拳を打ち付け、肉を引き千切る。…やがて、
目を潰した怨敵は地面に倒れた。
「…何寝てんだよ…!そっちから仕掛けてきたん
だろうがよォ…!…なぁ!?」
倒れた仇の襟を掴み、叩きつける…すると、
その頭がぐにゃりと後ろを向く…
「………あ?」
死んでいる。首の骨が折れ、頭が陥没している。
「……なに勝手に死んでんだあァ!!!」
死体の頭に蹴りをいれると、頭がサッカーボールの様に飛び、脊髄がずるりと出てきた。
「ふざけやがってェ!まだ詫び一つも無しに!!
…幼稚園のガキでも!!謝罪一つ入れるくらい!!
出来るだろうがよォ!!!…あ?」
…生き残った奴らが逃げている…自分を
殺そうとした者達が。
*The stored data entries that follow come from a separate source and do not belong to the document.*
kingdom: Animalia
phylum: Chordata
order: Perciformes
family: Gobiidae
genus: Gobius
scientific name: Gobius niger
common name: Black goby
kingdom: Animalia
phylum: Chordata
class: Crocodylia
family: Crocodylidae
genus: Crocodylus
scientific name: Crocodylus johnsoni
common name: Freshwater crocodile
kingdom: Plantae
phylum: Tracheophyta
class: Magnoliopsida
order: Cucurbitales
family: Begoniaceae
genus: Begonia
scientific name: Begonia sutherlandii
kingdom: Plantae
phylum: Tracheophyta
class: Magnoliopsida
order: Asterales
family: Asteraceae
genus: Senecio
…怒りが再燃する。
一人殺した事で元から壊れかけだったブレーキは
崩れて、更に怒りは加速する。
「……そういやぁテメェらも俺の事を撃ってきた
よなぁ!?逃げんのかよォ!!?あぁ!?」
目が合った瞬間に逃げていく…燃え盛る怒りは遂に人を殺す事すら厭わなくなる。鬱陶しく纏わりつく虫を掌で潰す事も、人を殺す事も変わらない。
「どうせなら三人まとめてやった方がいい…
その方がキリがいい…」
「ひ──!?」
一人が転び…もう一人は投げられた石に脚を
砕かれた。転んだ女は怯えて動けなくなった…何故自分達が、とでも言いたげな顔をしている。
…そんな事を思う権利は無い。
「…死ねやァ!!」
もはや生物の域を超えた怨みをもって二人を潰す…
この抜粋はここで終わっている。